MARCH1 Das Double-Nickase-Plasmid (m) besteht aus einem aufeinander abgestimmten Plasmidpaar, das für die hochspezifische Bearbeitung des March1-Lokus in mouse-Zelllinien entwickelt wurde. Jedes Plasmid exprimiert eine Cas9-D10A-Nickase und eine spezifische sgRNA, die auf entgegengesetzte DNA-Stränge innerhalb von March1 abzielt. Wenn sie auf benachbarte Stellen auf entgegengesetzten DNA-Strängen gerichtet sind, erzeugen die beiden Nickasen versetzte Einzelstrang-Schnitte, die zusammen einen versetzten Doppelstrangbruch erzeugen, was eine koordinierte On-Target-Aktivität beider Guides erfordert. Der resultierende DNA-Bruch wird durch endogene zelluläre Reparaturwege behoben, meist durch nicht-homologe Endverknüpfung (NHEJ), was zu Insertionen oder Deletionen führt, die die March1-Funktion stören. Durch die Notwendigkeit einer doppelten sgRNA-Bindung am Zielort erhöht der Doppel-Nick-Ansatz die Spezifität der Bearbeitung und bietet eine komplementäre CRISPR-Strategie für Anwendungen, bei denen eine zusätzliche Kontrolle über die Zielgenauigkeit gewünscht ist.

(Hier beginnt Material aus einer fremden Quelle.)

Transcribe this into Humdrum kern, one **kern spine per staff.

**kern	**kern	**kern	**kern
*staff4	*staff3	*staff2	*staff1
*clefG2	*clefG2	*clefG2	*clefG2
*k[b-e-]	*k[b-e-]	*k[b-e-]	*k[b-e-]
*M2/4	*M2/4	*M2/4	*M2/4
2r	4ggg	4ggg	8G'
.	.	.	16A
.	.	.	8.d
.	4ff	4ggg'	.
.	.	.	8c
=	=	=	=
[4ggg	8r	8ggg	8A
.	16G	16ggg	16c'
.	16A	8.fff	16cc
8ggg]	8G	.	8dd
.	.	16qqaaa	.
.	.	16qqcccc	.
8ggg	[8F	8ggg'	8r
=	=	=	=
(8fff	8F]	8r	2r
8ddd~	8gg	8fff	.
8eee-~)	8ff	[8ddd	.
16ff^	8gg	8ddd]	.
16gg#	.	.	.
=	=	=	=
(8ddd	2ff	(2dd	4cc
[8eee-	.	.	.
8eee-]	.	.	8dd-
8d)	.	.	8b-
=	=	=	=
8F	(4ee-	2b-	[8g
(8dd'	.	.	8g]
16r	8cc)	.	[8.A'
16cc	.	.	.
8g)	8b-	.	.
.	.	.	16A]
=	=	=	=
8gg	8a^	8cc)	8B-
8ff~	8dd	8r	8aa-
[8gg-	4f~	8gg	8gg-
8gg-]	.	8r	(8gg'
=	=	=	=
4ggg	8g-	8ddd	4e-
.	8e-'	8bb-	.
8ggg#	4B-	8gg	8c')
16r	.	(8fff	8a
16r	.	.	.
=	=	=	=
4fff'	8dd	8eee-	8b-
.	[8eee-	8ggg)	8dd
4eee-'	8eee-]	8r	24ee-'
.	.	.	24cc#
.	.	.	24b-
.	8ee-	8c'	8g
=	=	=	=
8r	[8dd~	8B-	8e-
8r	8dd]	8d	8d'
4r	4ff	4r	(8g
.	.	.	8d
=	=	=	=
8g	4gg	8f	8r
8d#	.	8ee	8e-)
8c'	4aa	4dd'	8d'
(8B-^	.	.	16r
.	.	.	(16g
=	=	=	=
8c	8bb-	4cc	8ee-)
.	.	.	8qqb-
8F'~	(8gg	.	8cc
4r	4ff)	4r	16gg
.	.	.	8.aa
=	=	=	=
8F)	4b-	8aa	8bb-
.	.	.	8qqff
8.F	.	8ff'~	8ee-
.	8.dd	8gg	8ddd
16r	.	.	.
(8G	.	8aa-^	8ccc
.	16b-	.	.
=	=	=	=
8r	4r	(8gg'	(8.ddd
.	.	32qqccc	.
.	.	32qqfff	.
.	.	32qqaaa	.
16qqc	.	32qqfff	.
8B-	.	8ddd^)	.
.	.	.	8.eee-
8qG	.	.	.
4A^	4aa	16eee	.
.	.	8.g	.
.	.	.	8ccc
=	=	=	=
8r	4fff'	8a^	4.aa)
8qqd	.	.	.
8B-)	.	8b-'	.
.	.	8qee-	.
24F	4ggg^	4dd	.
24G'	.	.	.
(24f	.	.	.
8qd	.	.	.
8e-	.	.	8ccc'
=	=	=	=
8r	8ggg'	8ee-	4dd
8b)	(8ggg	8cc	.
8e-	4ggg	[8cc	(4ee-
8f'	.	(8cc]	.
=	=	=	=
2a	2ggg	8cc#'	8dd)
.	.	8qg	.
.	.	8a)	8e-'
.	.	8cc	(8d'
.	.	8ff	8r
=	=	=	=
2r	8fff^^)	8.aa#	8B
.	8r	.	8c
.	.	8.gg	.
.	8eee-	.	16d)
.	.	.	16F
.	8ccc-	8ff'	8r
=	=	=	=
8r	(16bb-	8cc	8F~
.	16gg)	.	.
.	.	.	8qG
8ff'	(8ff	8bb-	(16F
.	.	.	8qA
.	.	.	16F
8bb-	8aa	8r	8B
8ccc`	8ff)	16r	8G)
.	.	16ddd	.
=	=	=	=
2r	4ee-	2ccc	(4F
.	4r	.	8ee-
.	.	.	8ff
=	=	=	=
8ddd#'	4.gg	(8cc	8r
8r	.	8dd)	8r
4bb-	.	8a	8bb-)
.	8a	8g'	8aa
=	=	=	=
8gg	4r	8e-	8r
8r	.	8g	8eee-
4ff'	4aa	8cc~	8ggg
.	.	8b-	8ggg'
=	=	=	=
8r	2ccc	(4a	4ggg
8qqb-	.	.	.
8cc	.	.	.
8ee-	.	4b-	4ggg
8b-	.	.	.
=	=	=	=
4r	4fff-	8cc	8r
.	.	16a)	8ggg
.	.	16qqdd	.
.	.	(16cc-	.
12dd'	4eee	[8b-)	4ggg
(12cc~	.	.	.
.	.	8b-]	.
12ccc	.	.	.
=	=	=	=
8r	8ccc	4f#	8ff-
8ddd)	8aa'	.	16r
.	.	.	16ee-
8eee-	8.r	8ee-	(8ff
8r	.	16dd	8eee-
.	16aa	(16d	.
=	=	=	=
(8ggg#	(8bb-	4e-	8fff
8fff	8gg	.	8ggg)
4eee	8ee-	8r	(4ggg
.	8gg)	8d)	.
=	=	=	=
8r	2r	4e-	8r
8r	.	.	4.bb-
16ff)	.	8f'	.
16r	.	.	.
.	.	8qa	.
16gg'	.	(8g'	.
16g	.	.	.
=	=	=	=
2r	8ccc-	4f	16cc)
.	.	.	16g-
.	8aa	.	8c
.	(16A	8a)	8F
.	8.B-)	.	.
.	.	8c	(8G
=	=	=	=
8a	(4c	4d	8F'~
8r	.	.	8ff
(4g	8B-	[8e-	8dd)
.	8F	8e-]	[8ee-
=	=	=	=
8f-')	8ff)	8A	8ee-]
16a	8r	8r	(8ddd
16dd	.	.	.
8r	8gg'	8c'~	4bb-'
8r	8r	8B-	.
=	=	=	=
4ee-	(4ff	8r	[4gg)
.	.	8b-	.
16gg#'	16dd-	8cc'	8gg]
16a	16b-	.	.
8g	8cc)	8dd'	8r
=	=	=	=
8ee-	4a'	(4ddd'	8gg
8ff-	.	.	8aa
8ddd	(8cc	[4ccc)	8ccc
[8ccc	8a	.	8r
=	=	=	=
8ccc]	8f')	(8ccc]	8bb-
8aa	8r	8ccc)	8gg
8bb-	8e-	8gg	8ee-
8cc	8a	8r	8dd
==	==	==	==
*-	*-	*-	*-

Um eine effiziente Identifizierung editierter Zellen zu unterstützen, kodiert ein Plasmid GFP zur fluoreszierenden Visualisierung transfizierter Populationen, während das Begleitplasmid ein Puromycin-Resistenzgen für die Antibiotika-Selektion trägt. Zusammen unterstützen diese Merkmale eine effiziente Anreicherung co-transfizierter Populationen und vereinfachen die Validierung von Klonen mit March1-Störung.
Nur für Forschungszwecke. Nicht für diagnostische oder therapeutische Zwecke bestimmt.